The Walt Disney Company (DIS) has seen its stock decline by 10.7% over the past six months, outpacing the Zacks Consumer Discretionary sector’s 8% drop but underperforming the Zacks Media Conglomerates industry, which fell by 19.6%. In comparison to peers, Disney also trailed Amazon (AMZN), which decreased by 3%, while Netflix (NFLX) and Paramount Skydance Corporation (PSKY) suffered losses of 19.3% and 39.8%, respectively.
In the first quarter of fiscal 2026, DIS reported $10 billion in revenue from its Experiences segment, marking a 6% year-over-year increase. Operating income for this segment rose by 8%, with attendance up by 1% and per capita spending rising by 4%. Disney’s streaming revenue from its video-on-demand service also grew significantly, with operating income jumping 72% year-over-year to $450 million and total revenue climbing 11% to $5.3 billion.
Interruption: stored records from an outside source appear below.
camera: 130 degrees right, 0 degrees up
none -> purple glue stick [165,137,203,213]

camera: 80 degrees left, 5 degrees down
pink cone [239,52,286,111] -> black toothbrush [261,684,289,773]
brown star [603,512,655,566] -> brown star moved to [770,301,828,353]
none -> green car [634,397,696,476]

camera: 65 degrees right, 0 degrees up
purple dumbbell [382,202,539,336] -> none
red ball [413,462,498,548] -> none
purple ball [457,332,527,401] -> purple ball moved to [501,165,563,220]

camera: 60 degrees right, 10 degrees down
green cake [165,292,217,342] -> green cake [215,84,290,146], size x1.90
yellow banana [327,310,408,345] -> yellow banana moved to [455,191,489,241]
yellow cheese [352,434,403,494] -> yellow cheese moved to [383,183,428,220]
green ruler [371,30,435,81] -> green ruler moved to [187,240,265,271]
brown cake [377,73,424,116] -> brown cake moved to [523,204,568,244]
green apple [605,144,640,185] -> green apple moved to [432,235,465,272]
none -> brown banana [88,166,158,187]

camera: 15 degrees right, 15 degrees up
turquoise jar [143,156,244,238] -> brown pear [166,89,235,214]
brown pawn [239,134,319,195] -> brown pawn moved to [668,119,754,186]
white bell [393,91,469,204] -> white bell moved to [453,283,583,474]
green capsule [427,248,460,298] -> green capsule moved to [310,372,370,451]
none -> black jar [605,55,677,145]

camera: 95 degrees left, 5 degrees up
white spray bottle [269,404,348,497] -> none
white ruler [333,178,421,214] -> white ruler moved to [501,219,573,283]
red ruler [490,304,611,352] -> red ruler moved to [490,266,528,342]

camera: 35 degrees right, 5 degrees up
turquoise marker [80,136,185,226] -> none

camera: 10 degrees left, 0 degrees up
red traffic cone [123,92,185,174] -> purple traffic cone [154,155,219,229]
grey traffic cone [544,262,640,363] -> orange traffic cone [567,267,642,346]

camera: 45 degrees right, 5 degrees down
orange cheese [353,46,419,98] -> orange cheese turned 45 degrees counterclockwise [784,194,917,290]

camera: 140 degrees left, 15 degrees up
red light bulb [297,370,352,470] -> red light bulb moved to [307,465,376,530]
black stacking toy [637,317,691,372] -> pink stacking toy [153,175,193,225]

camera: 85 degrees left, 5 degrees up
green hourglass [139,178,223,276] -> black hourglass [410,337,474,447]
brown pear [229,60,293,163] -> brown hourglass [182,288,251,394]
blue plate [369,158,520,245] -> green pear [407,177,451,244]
Despite these gains, Disney is navigating increased capital investments, with segment capital expenditures reaching $2.7 billion in the first quarter. The company aims for an operating margin of 10% in its streaming segment for fiscal 2026, though rising costs remain a concern. Analysts anticipate fiscal 2026 revenues of $100.96 billion, reflecting a 6.92% growth year-over-year, while earnings per share are projected to be $6.61, up 11.47% year-over-year.